In May, the United States Court of Appeals for the Ninth Circuit issued its long-awaited en banc opinion in Garcia v. Google, 743 F.3d 1258 (9th Cir. 2014), reversing a broad secret injunction issued by the three-judge panel. The case, stemming from an actress, Cindy Lee Garcia, who claimed she had been tricked into performing in a controversial anti-Muslim movie, had drawn widespread industry and media attention as evidenced by the 13 amicus briefs on appeal. A three-judge panel of the Ninth Circuit had issued a mandatory injunction to Google to take down all versions of the film and to keep monitoring to take down any more that were uploaded. It had also issued a gag order prohibiting Google from telling anyone about the secret injunction for nearly a week.

The en banc panel reinstated the district court's denial of a preliminary injunction, finding that Garcia was unlikely to meet all the requirements for the injunction she wanted. It looked to the factors the Supreme Court set out in Winter v. NRDC, 555 U.S. 7 (2008): Garcia had to show that: (1) she was likely to succeed on the merits; (2) she was likely to suffer irreparable harm in the absence of preliminary relief; (3) the balance of equities tipped in her favor; and (4) an injunction was in the public interest. The en banc opinion also emphasized that Garcia wanted Google to remove and keep removing the film from YouTube, in essence a mandatory injunction requiring Google to take action rather than simply refrain from action. A mandatory injunction required her to show that the law and facts clearly weighed in her favor.

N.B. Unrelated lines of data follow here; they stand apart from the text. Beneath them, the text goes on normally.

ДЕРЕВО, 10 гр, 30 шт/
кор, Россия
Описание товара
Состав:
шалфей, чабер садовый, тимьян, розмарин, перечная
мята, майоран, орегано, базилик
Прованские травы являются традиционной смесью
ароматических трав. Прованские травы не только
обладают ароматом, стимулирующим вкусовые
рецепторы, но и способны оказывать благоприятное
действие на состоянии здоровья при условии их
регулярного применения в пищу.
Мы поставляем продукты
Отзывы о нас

Garcia could not clearly establish that she held a copyright in her brief performance in the film at issue for a number of reasons: (1) deferring to the expertise of the Copyright Office which denied her registration, she did not fall under the Copyright Act's definition of an author of the film; (2) Garcia's theory would splinter copyright in works involving many actors or contributors, creating logistical and financial nightmares; and (3) in order for copyright to attach, an author must "fix" the work, and the director, not Garcia, "fixed" her performance by recording it.

Garcia also had failed to show irreparable harm to her copyright interests. Instead, all the harms she claimed, and on which the three-judge panel had relied, were threats of violence based on her association with a negative portrayal of Muslims, not damage to any economic copyright interest, such as the marketability of her performance.

The en banc panel vacated the injunction that had been in place for over a year, but Judge Reinhardt criticized the delay caused by the court's refusal to hear the case immediately. In dissent of the order that had refused to hear en banc the panel's denial of an emergency stay of the injunction, Judge Reinhardt called the injunction "unconscionable" and labeled the court an "architect" of "the infringement of fundamental First Amendment rights" which caused "irreparable damage to free speech rights in the lengthy intervening period."

The case formally closed in late June, with Garcia stipulating to dismissal.